Biosecurity is defined as management practices that protect the herd and farm personnel from the entry of disease agents and minimize the spread or adverse effects of diseases currently in the herd. For on- farm biosecurity to be successful everyone involved with production and product harvest must pay attention to their role in on-farm biosecurity, including the shearer. In addition, today’s consumers are demanding animal products of high quality and free of disease. The purpose of this bulletin is to help sheep shearers identify important biosecurity measures to keep sheep flocks they service healthy, economically productive, and safe.

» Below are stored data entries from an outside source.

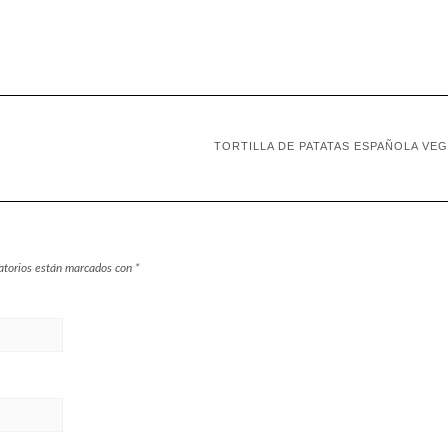
TORTILLA DE PATATAS ESPAÑOLA VE
atorios están marcados con
*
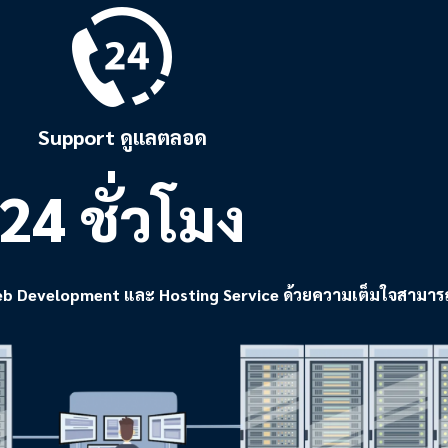
Support ดูแลตลอด
24 ชั่วโมง
 Development และ Hosting Service ด้วยความเต็มใจสามารถเข้าก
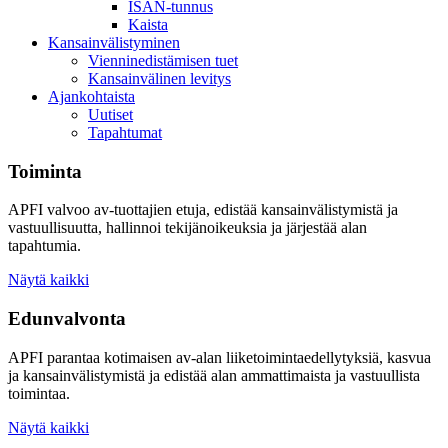
ISAN-tunnus
Kaista
Kansainvälistyminen
Vienninedistämisen tuet
Kansainvälinen levitys
Ajankohtaista
Uutiset
Tapahtumat
Toiminta
APFI valvoo av-tuottajien etuja, edistää kansainvälistymistä ja
vastuullisuutta, hallinnoi tekijänoikeuksia ja järjestää alan
tapahtumia.
Näytä kaikki
Edunvalvonta
APFI parantaa kotimaisen av-alan liiketoimintaedellytyksiä, kasvua
ja kansainvälistymistä ja edistää alan ammattimaista ja vastuullista
toimintaa.
Näytä kaikki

For years sheep producers and shearers have been concerned about health and diseases of sheep for productivity and human health reasons. Sheep diseases can be brought onto the farm by people and equipment moving from one farm to another. The economic loss from infectious or chronic disease can be devastating to individual flocks or even an entire animal industry. Therefore, it is essential that sheep shearers or individuals moving between different flocks recognize different sheep diseases and prevention practices so they can protect other flocks and themselves.
Biosecurity for a sheep shearer obviously cannot function like an integrated or closed sheep operation. However, the same general considerations and actions should be observed to prevent the spread of diseases, especially when moving between flocks. Individuals shearing various flocks should develop a biosecurity plan that addresses the disease of the flocks serviced, the potential for spread, and the ability to implement preventative measures when moving between flocks. Producers and consumers demand for high quality, safe animal products require a well-defined and documented biosecurity plan. This biosecurity plan will allow shearers to inform producers of their safety measures while helping to ensure a safe, wholesome, and profitable lamb and wool products is produced.